## What needs to be done
Line by line, return everything in the listing exactly.

## Study material
----

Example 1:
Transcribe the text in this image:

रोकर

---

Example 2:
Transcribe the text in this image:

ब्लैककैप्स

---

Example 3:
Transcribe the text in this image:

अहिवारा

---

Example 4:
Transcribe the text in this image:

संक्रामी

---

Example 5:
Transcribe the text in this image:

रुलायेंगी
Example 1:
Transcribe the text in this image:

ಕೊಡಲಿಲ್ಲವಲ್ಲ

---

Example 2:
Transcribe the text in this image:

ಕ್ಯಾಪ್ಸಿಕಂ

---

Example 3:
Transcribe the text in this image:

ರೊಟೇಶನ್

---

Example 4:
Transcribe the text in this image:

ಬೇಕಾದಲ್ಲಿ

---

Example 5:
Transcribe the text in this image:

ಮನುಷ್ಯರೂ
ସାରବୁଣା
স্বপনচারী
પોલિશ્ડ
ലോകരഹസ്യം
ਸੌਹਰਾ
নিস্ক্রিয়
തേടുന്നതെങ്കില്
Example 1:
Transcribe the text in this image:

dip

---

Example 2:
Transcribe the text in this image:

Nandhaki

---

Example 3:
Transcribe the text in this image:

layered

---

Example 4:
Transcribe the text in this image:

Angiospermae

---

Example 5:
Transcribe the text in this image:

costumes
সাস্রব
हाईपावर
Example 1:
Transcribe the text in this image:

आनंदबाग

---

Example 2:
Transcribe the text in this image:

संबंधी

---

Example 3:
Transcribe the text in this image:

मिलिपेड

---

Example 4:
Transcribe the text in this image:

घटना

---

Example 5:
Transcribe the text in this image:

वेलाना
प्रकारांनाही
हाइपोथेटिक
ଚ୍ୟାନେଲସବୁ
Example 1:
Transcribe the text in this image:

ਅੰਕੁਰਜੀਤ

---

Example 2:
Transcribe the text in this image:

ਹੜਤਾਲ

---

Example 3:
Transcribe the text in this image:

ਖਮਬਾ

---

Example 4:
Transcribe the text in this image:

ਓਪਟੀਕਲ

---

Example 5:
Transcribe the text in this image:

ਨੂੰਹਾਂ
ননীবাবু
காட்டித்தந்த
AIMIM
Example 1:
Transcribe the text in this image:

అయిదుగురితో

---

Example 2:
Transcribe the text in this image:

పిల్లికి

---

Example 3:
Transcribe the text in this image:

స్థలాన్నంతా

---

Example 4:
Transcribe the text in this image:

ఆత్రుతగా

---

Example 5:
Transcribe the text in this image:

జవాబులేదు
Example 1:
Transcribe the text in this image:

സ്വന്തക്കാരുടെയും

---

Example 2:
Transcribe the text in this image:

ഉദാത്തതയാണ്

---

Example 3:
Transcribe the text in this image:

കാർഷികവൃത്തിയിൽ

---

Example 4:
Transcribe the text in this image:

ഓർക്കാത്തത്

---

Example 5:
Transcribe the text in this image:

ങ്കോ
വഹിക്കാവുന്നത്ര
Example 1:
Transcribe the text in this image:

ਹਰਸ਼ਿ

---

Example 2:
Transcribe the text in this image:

----

## Exercise response
Example 1:
Transcribe the text in this image:

रोकर

---

Example 2:
Transcribe the text in this image:

ब्लैककैप्स

---

Example 3:
Transcribe the text in this image:

अहिवारा

---

Example 4:
Transcribe the text in this image:

संक्रामी

---

Example 5:
Transcribe the text in this image:

रुलायेंगी
Example 1:
Transcribe the text in this image:

ಕೊಡಲಿಲ್ಲವಲ್ಲ

---

Example 2:
Transcribe the text in this image:

ಕ್ಯಾಪ್ಸಿಕಂ

---

Example 3:
Transcribe the text in this image:

ರೊಟೇಶನ್

---

Example 4:
Transcribe the text in this image:

ಬೇಕಾದಲ್ಲಿ

---

Example 5:
Transcribe the text in this image:

ಮನುಷ್ಯರೂ
ସାରବୁଣା
স্বপনচারী
પોલિશ્ડ
ലോകരഹസ്യം
ਸੌਹਰਾ
নিস্ক্রিয়
തേടുന്നതെങ്കില്
Example 1:
Transcribe the text in this image:

dip

---

Example 2:
Transcribe the text in this image:

Nandhaki

---

Example 3:
Transcribe the text in this image:

layered

---

Example 4:
Transcribe the text in this image:

Angiospermae

---

Example 5:
Transcribe the text in this image:

costumes
সাস্রব
हाईपावर
Example 1:
Transcribe the text in this image:

आनंदबाग

---

Example 2:
Transcribe the text in this image:

संबंधी

---

Example 3:
Transcribe the text in this image:

मिलिपेड

---

Example 4:
Transcribe the text in this image:

घटना

---

Example 5:
Transcribe the text in this image:

वेलाना
प्रकारांनाही
हाइपोथेटिक
ଚ୍ୟାନେଲସବୁ
Example 1:
Transcribe the text in this image:

ਅੰਕੁਰਜੀਤ

---

Example 2:
Transcribe the text in this image:

ਹੜਤਾਲ

---

Example 3:
Transcribe the text in this image:

ਖਮਬਾ

---

Example 4:
Transcribe the text in this image:

ਓਪਟੀਕਲ

---

Example 5:
Transcribe the text in this image:

ਨੂੰਹਾਂ
ননীবাবু
காட்டித்தந்த
AIMIM
Example 1:
Transcribe the text in this image:

అయిదుగురితో

---

Example 2:
Transcribe the text in this image:

పిల్లికి

---

Example 3:
Transcribe the text in this image:

స్థలాన్నంతా

---

Example 4:
Transcribe the text in this image:

ఆత్రుతగా

---

Example 5:
Transcribe the text in this image:

జవాబులేదు
Example 1:
Transcribe the text in this image:

സ്വന്തക്കാരുടെയും

---

Example 2:
Transcribe the text in this image:

ഉദാത്തതയാണ്

---

Example 3:
Transcribe the text in this image:

കാർഷികവൃത്തിയിൽ

---

Example 4:
Transcribe the text in this image:

ഓർക്കാത്തത്

---

Example 5:
Transcribe the text in this image:

ങ്കോ
വഹിക്കാവുന്നത്ര
Example 1:
Transcribe the text in this image:

ਹਰਸ਼ਿ

---

Example 2:
Transcribe the text in this image:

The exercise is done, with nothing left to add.